------ DATA ------

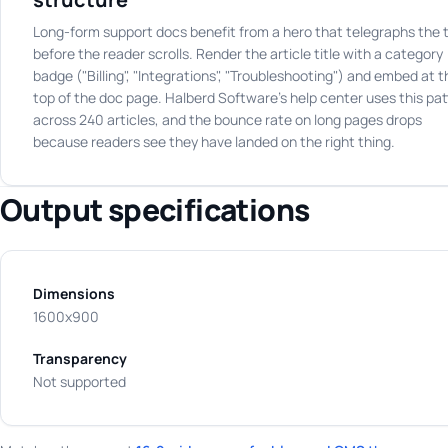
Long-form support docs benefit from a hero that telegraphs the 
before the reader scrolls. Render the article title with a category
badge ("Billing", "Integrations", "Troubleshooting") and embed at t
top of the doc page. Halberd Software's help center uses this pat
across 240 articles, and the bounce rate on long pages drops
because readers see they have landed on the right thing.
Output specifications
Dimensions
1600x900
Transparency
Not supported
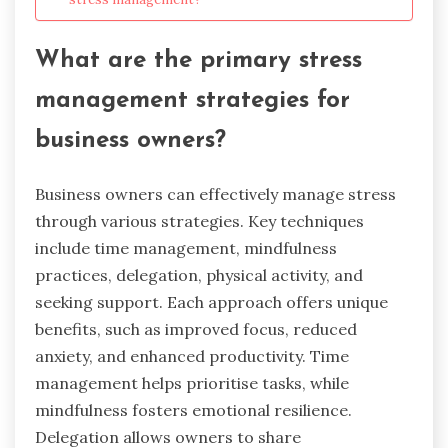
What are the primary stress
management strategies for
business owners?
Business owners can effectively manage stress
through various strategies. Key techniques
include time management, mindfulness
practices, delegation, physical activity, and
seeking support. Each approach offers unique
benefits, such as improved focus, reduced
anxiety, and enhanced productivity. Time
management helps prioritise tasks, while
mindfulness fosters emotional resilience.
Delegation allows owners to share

------

* TASK DIRECTIONS
Of the entries above, print exactly those lines that run from the one containing "before the reader" through the last line, excluding any pictures.

* ANSWER SPACE
before the reader scrolls. Render the article title with a category
badge ("Billing", "Integrations", "Troubleshooting") and embed at t
top of the doc page. Halberd Software's help center uses this pat
across 240 articles, and the bounce rate on long pages drops
because readers see they have landed on the right thing.
Output specifications
Dimensions
1600x900
Transparency
Not supported
What are the primary stress
management strategies for
business owners?
Business owners can effectively manage stress
through various strategies. Key techniques
include time management, mindfulness
practices, delegation, physical activity, and
seeking support. Each approach offers unique
benefits, such as improved focus, reduced
anxiety, and enhanced productivity. Time
management helps prioritise tasks, while
mindfulness fosters emotional resilience.
Delegation allows owners to share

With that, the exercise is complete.